Learning Objectives:

At the successful conclusion of this course, you will learn the following knowledge and skills:
  • Explain the health impacts of key indoor air quality parameters including particulate matter (PM2.5 and PM10), carbon dioxide, volatile organic compounds, and temperature-humidity conditions, and identify health-based exposure guidelines from EPA, WHO, and ASHRAE standards.
  • Describe the measurement principles, accuracy specifications, and deployment considerations for optical particle counters, non-dispersive infrared CO2 sensors, metal oxide semiconductor VOC sensors, and integrated multi-parameter air quality monitors.
  • Compare wireless communication protocols including WiFi, Zigbee, LoRaWAN, and Bluetooth Low Energy for IoT air quality sensor networks, evaluating range, power consumption, bandwidth, and mesh networking capabilities.
  • Explain IoT system architecture components including the perception layer with distributed sensors, network layer with gateways and protocol translation, and application layer with cloud platforms, databases, and visualization dashboards.
  • Identify data security measures for IoT air quality systems including device authentication, transport encryption, and privacy-preserving approaches that minimize collection of personally identifiable information.
  • Describe real-time monitoring and alerting strategies including threshold-based detection, time-based persistence requirements, rate-of-change algorithms, and contextual awareness that considers occupancy and weather patterns.
  • Explain historical trend analysis techniques including temporal pattern recognition, spatial analysis across sensor networks, and performance benchmarking against standards like WELL Building Standard and RESET Air.

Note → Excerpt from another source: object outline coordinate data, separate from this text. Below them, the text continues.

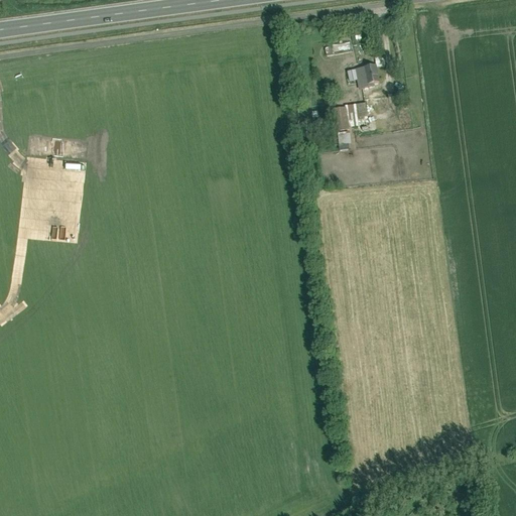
[(376,66),(355,70),(359,90),(374,87),(373,82),(379,81),(376,66)]
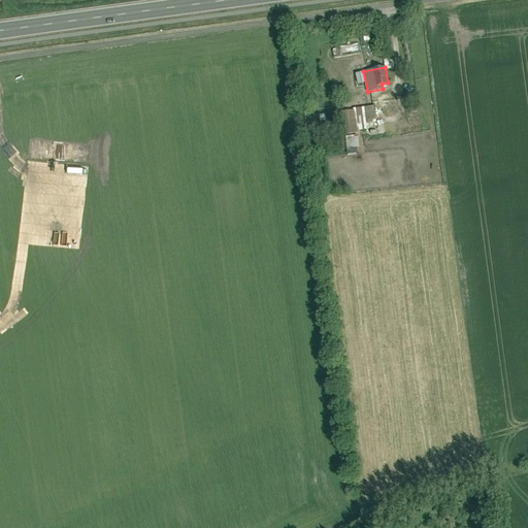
[(365,121),(376,120),(374,105),(363,106),(365,121)]
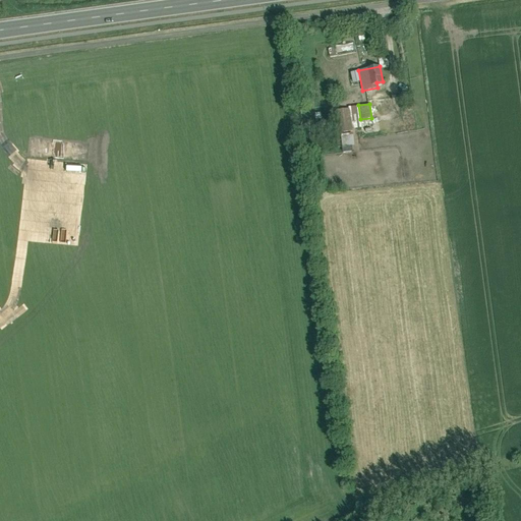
[(351,128),(362,127),(360,119),(358,105),(348,107),(348,109),(351,128)]
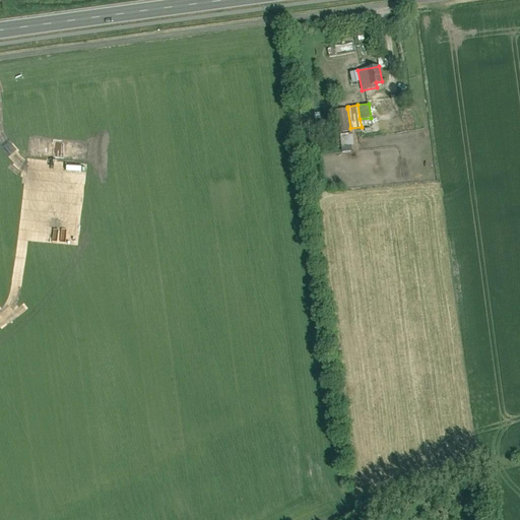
[(347,109),(335,110),(339,131),(350,130),(350,128),(347,109)]
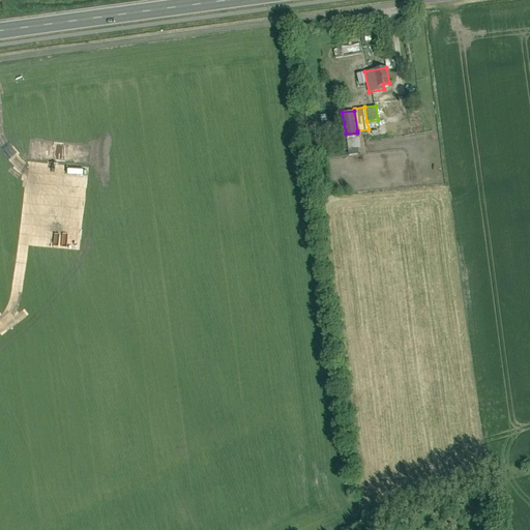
[(357,138),(345,139),(346,149),(358,148),(357,138)]
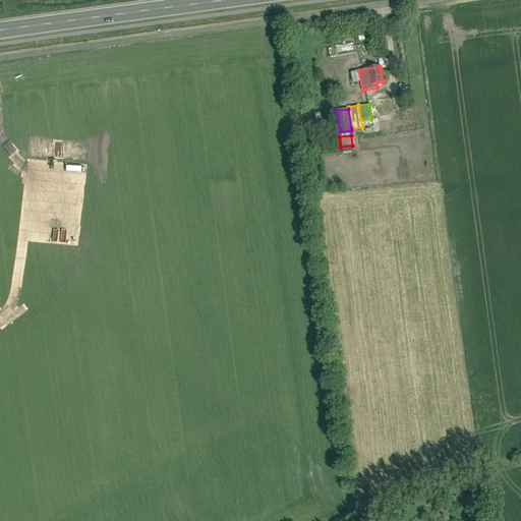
All buildings are outlined.
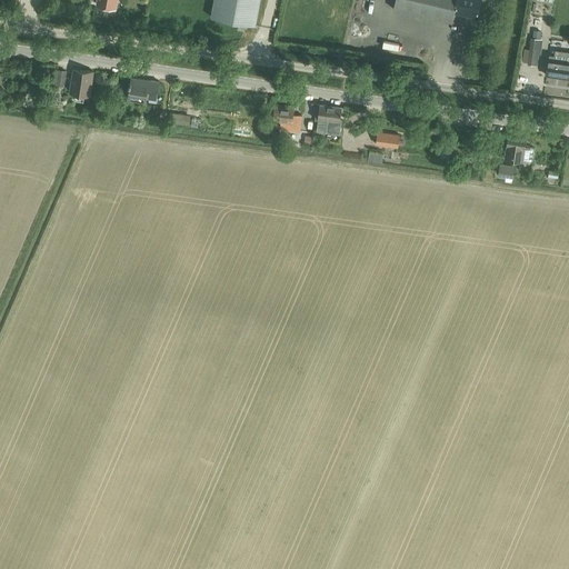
[(215,0),(212,17),(256,26),(260,0),(215,0)]
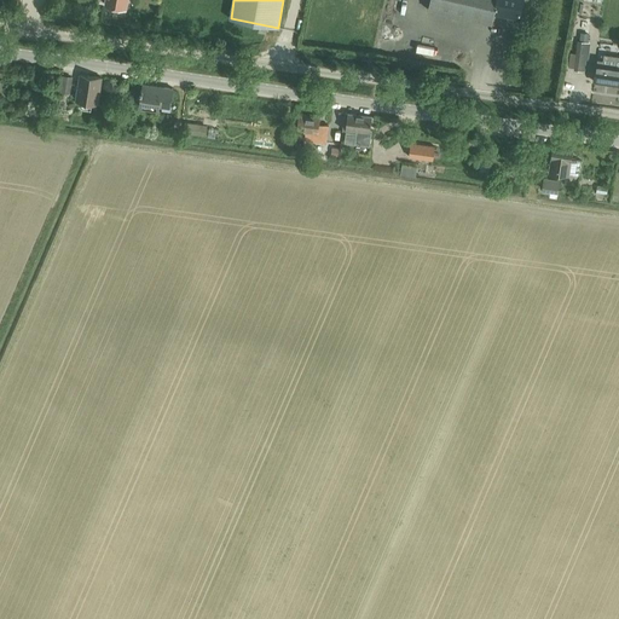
[(429,0),(428,10),(492,24),(495,12),(520,18),(524,1),(528,3),(528,0),(429,0)]
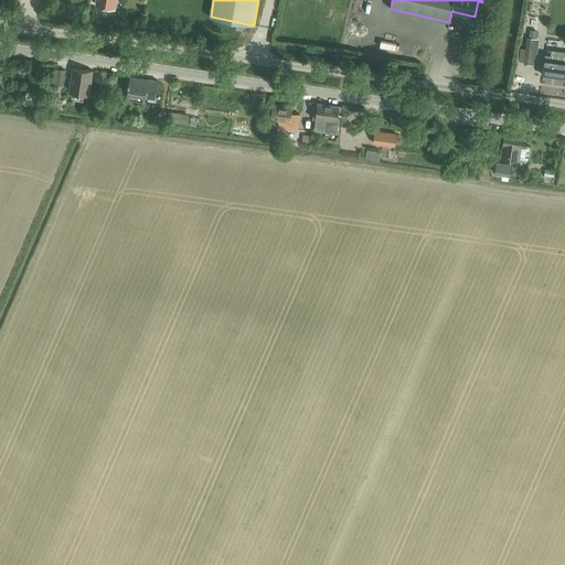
[(529,38),(528,38),(524,64),(534,65),(536,52),(537,52),(540,39),(537,39),(529,38)]
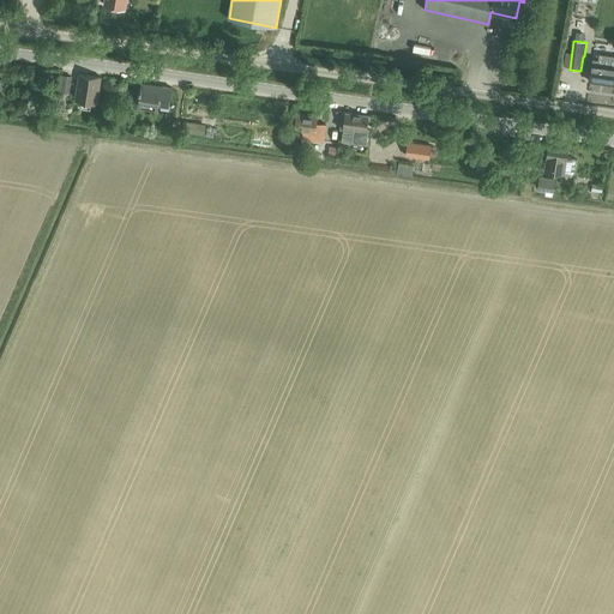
[(589,82),(613,84),(613,64),(591,61),(589,82)]
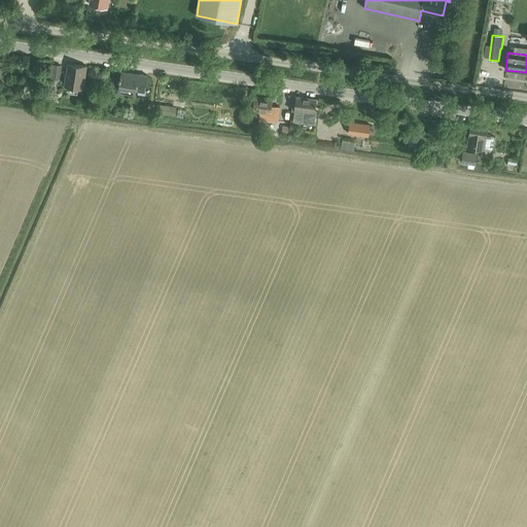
[(69,63),(66,83),(71,84),(70,91),(83,92),(88,66),(69,63)]
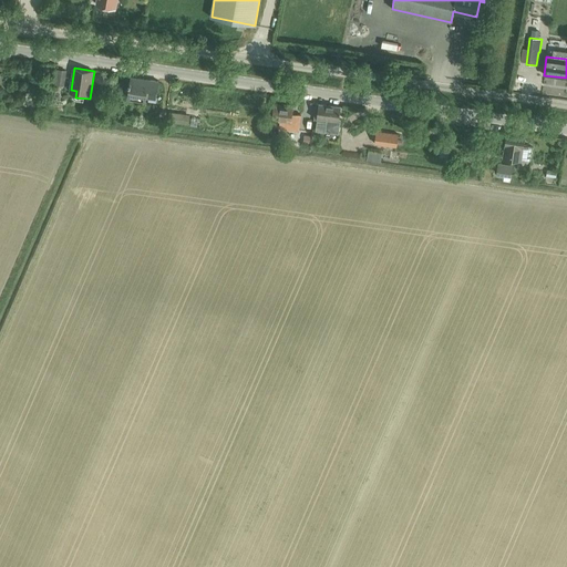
[(57,69),(55,83),(65,84),(66,70),(57,69)]
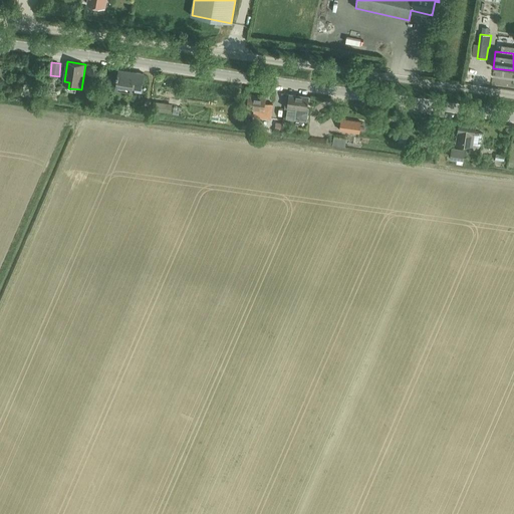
[(118,69),(116,89),(133,91),(134,87),(142,88),(144,73),(118,69)]
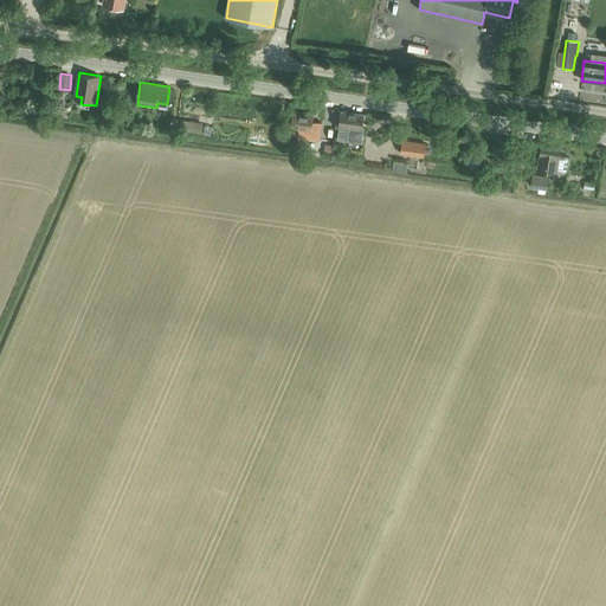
[(339,110),(336,127),(339,128),(339,129),(337,140),(362,143),(365,128),(362,128),(365,114),(341,111),(339,110)]
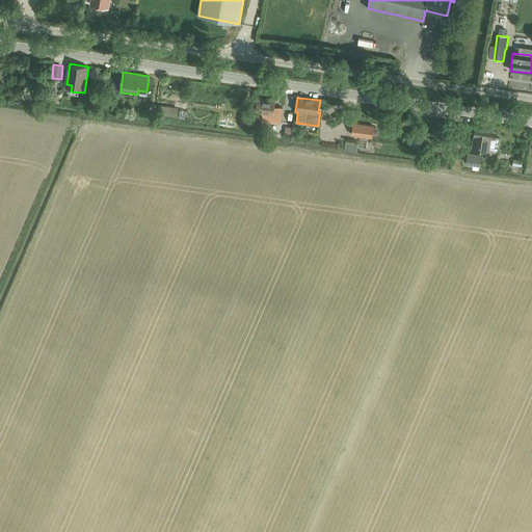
[(264,111),(263,116),(263,120),(281,123),(283,108),(274,107),(275,101),(258,99),(257,110),(264,111)]
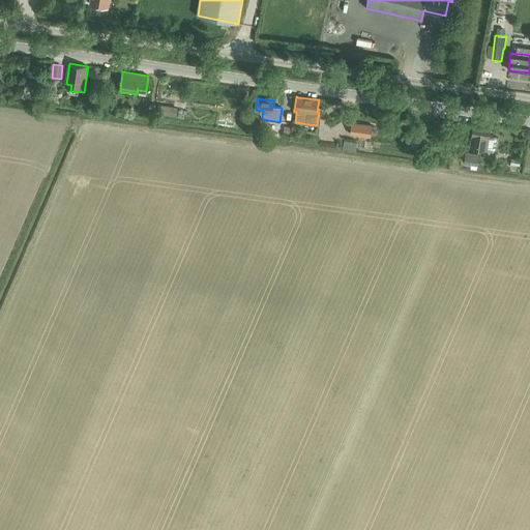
[(178,107),(158,105),(157,114),(177,116),(178,107)]
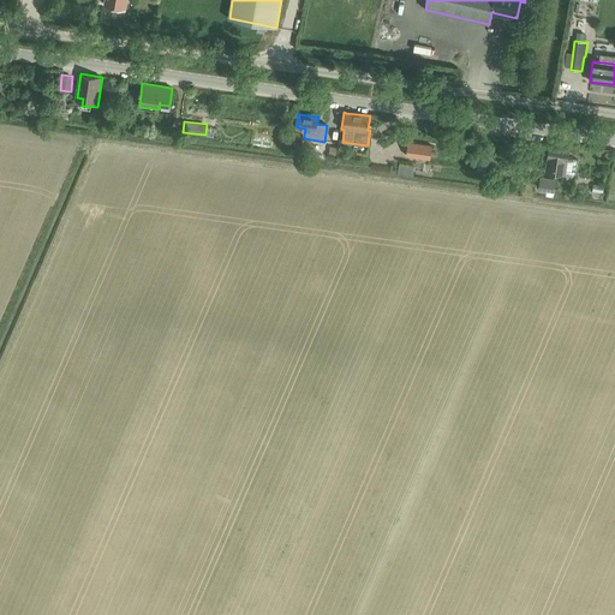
[(430,160),(433,145),(408,142),(406,156),(430,160)]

  • Describe machine learning applications for air quality monitoring including time series forecasting, outdoor-to-indoor prediction models, anomaly detection for equipment faults, and reinforcement learning for ventilation optimization.
  • Explain integration approaches with building automation systems enabling demand-controlled ventilation, automated filtration management, and zone-level air quality control using BACnet and LonWorks protocols.
  • Apply implementation strategies including system specification development, sensor placement planning, network infrastructure design, and commissioning procedures, drawing on documented case studies from commercial and educational buildings.